AÇIK ADRESİMLE HEDEF YAPIYORLAR, HUKUKİ VE AHLAKİ REKABETE GİREMEYİNCE SUSTURMAK İSTİYORLAR
Gelişmelerin ardından sosyal medyadan açıklama yapan işadamı Akın İpek, “AA açık adresimi detayları ile yayınlayarak beni açık hedef haline getirdi. Bunun bir sebebi var… Hukuki ve ahlaki bir rekabete giremediklerinden beni susturmak istiyorlar…
Koza Altın benim inşa ettiğim ve sahibi olduğum bir gemidir. 2015 yılında korsanlar tarafından kaçırıldı. Korsanlar İngilteye geldi ve geminin sahibi olduklarını iddia ediyorlar. Gemide gaspettikleri paralar ile avukat tutup buradaki botumu da ele geçirmeye çalışıyorlar. Dava bu.
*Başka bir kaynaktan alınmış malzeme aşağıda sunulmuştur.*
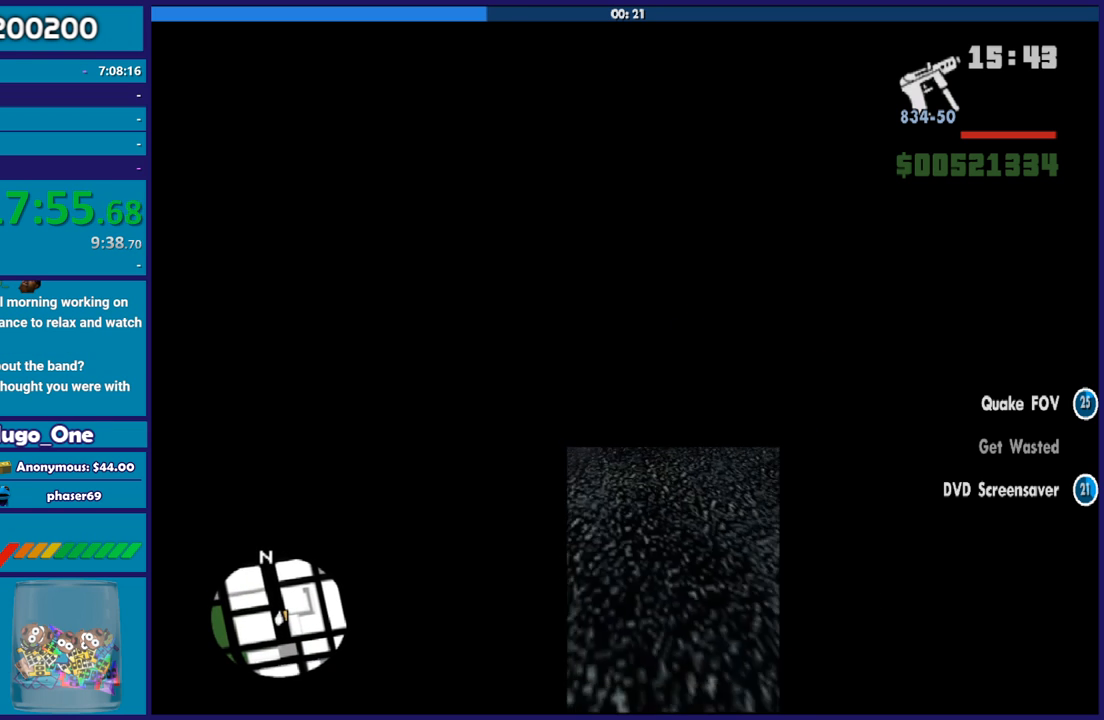
{"buttons": ["R2"], "left_stick": "center", "right_stick": "center", "button_events": [[100, "R2", "up"], [367, "R2", "down"]]}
Koza altın adına dava açabilecek avukatlara yetki verebilecek tek kişi sadece geminin yasal sahibidir kardeşim… O da benim… Korsanlar değil… Siz umursamıyordunuz diye mülkiyet hakkı gibi evrensel bir hak kaybolmaz…
KORKULARI ULUSLARARASI MAHKEMELERDEN
Koza grubuna 2015 yılında neden kayyım atandığını hatırlayan var mı? 3 yıl geçti, O zır deli saçması yalanların artık bir iddia olarak dahi dosyalarda yok… Sadece korsanlık var. Uluslararası mahkemlerde bu konu delilleri ile tartışılacak… Sıkıntılarının sebebi bu… Beni ölüm ile tehdit ediyorlar… Onlara da cevabım şu; Ben yarın öleceğimi bilsem bu gün sevinçten şükür namazı kılacak biriyim… Ölüm korkusu, hayatını ve imkanlarını, yüzbinlerce masum insana zulm edilmesinde kullanmış zavallılara aittir…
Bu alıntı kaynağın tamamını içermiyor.